Defense or Government R&D Collaboration
US defense and advanced research agencies continue to fund non-invasive neurotechnology and brain health programs. While DARPA’s N3 (Next-Generation Nonsurgical Neurotechnology) program is complete, newer efforts include ARPA-H’s FRONT program (Functional Repair of Neocortical Tissue), launched in July 2025. Meanwhile, the DoD’s Warfighter Brain Health Initiative highlights sustained interest in brain-health monitoring and interventions.
Key Risks
Unproven Regulatory Path
Focused ultrasound approvals in neurology are for irreversible thermal ablation (e.g., Insightec), but not for reversible ultrasound neuromodulation. Reviews in 2024 and 2025 continue to describe transcranial focused ultrasound (tFUS)/transcranial ultrasound stimulation (TUS) neuromodulation as investigational without FDA marketing authorization. If the device is deemed a significant-risk device, US studies may only begin after both FDA investigational device exemption approval and IRB approval.
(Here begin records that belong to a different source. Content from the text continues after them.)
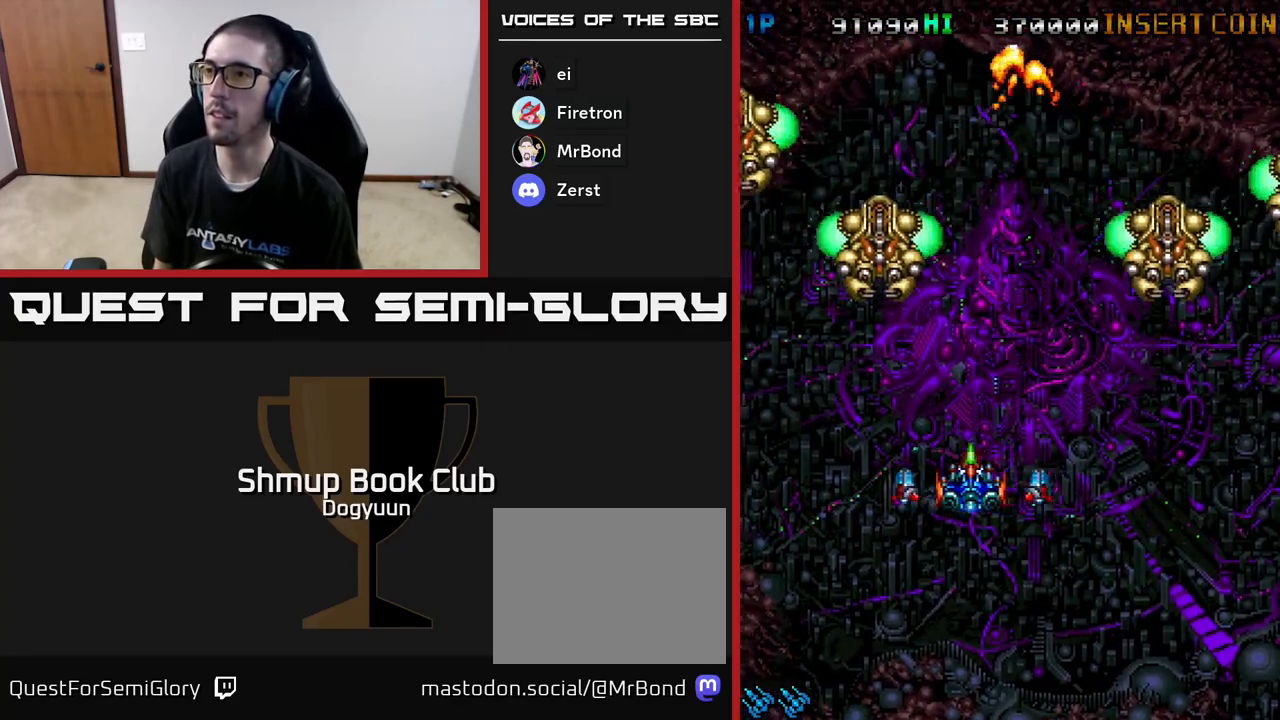
{"buttons": ["A", "DPAD_DOWN", "DPAD_LEFT"], "events": [[17, "A", "up"], [83, "A", "down"], [267, "DPAD_UP", "down"], [300, "DPAD_UP", "up"], [317, "A", "up"], [317, "DPAD_DOWN", "down"], [367, "A", "down"], [383, "DPAD_LEFT", "up"], [417, "DPAD_LEFT", "down"]]}
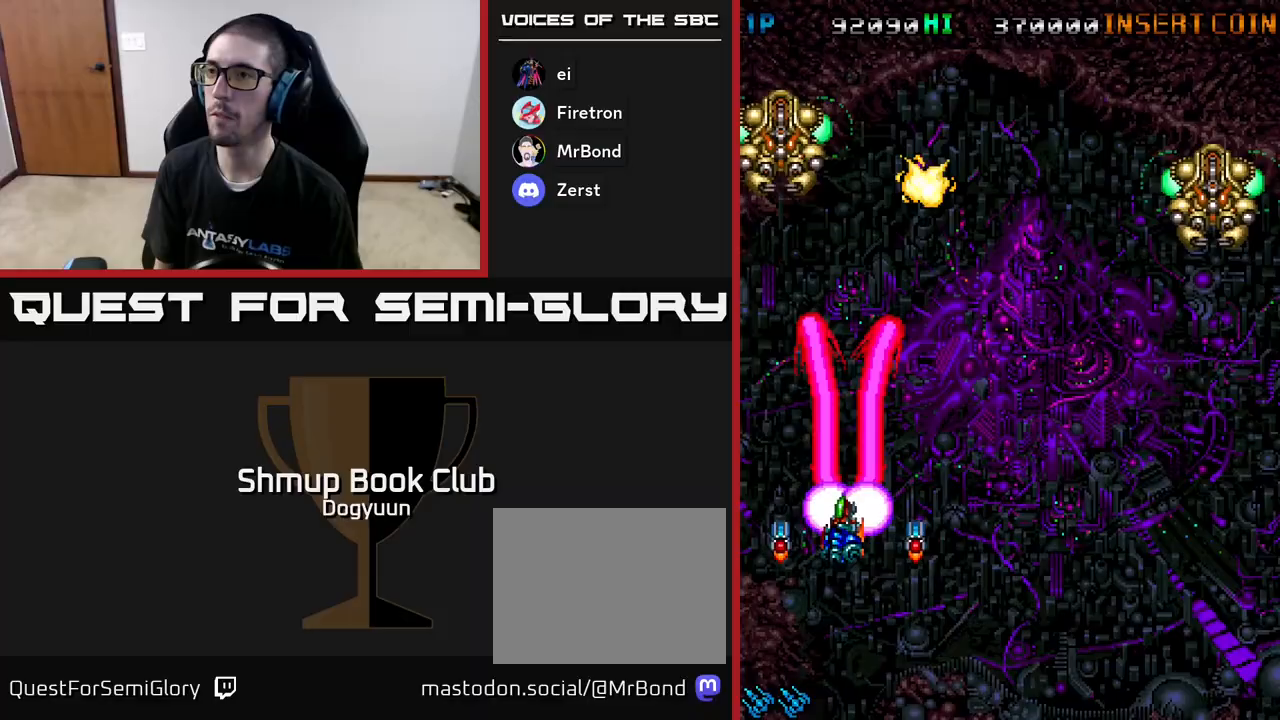
{"buttons": ["DPAD_RIGHT"]}
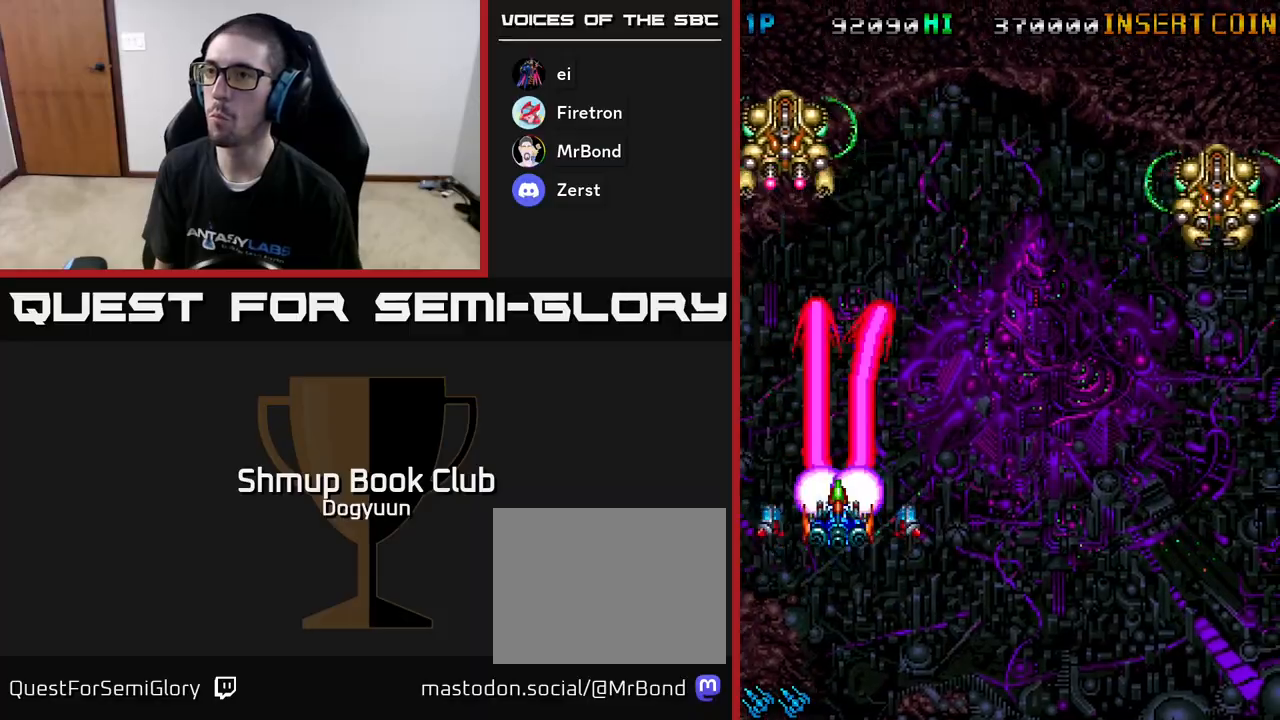
{"buttons": ["A", "DPAD_RIGHT"], "events": [[33, "A", "down"], [67, "DPAD_DOWN", "down"], [117, "DPAD_RIGHT", "up"], [217, "A", "up"], [233, "DPAD_RIGHT", "down"], [250, "A", "down"], [417, "A", "up"], [450, "A", "down"], [450, "DPAD_DOWN", "up"]]}
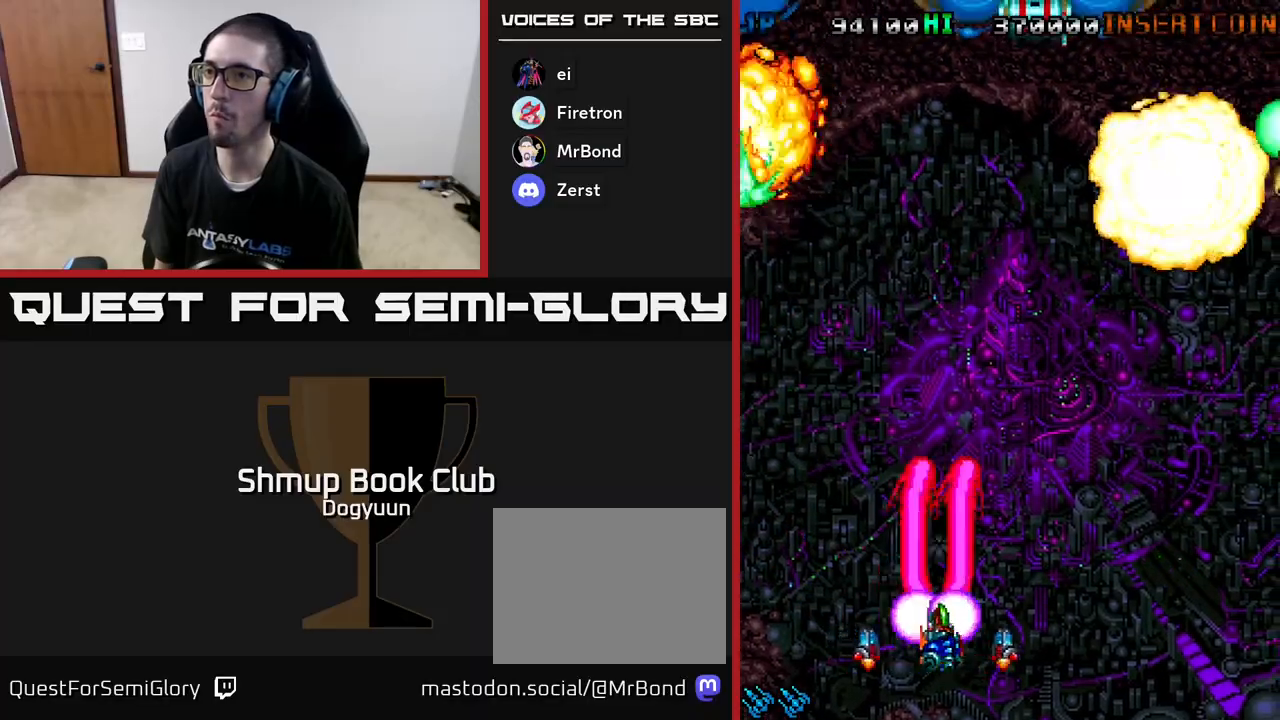
{"buttons": ["A", "DPAD_RIGHT"], "events": [[133, "A", "up"], [150, "A", "down"], [317, "A", "up"], [367, "A", "down"]]}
Adoption and Workflow Constraints
MRI-guided workflows require access to compatible scanners, trained staff, and site readiness. However, Medicare policies for procedure coverage have historically followed FDA approvals on a condition-by-condition basis. These dynamics can potentially slow early deployment and limit initial site count until clinical and economic evidence grows.
IP Defensibility Risk
Openwater’s “Open Source, Always” stance (AGPL/CC-BY-SA plus a patent pledge) and public RUO documentation reduce information barriers for ultrasound neuromodulation, increasing the likelihood of imitation or parallel development. Nudge’s defensibility may begin to rely more on clinical evidence, regulatory assets, and integrations than on intellectual property around hardware.
Summary
Anxiety, chronic pain, and addiction affect large U.S. populations with multi-hundred-billion-dollar annual costs and meaningful treatment resistance, creating room for alternatives to drugs and surgery. Nudge is developing a non-invasive, MRI-verified focused-ultrasound system to modulate deep brain circuits and is running early human feasibility studies in San Francisco. The company raised $100 million in Series A funding in July 2025 to fund device engineering, MRI-based targeting tools, and supporting software. In a landscape that includes outpatient TMS (cleared and reimbursed for depression/OCD), MRI-guided focused ultrasound for ablative procedures (Insightec), and modular LIFU kits (Openwater), Nudge’s approach targets reversible neuromodulation with MRI planning and verification inside the scanner. Regulatory and payment tailwinds (FDA’s Breakthrough Devices Program and CMS’s TCET pathway) decrease the traditional distance between clinical signal and Medicare coverage, while public-sector brain programs (e.g., DARPA/ARPA-H) indicate ongoing non-dilutive funding channels. Beyond the scanner-based system, Nudge discloses a second, portable architecture in development for consumer use. Overall, the company is moving from initial feasibility toward a platform that combines imaging-guided neuromodulation, workflow software, and a potential home-use line, with near-term customers expected to be MRI-capable research hospitals and federal sites before broader distribution.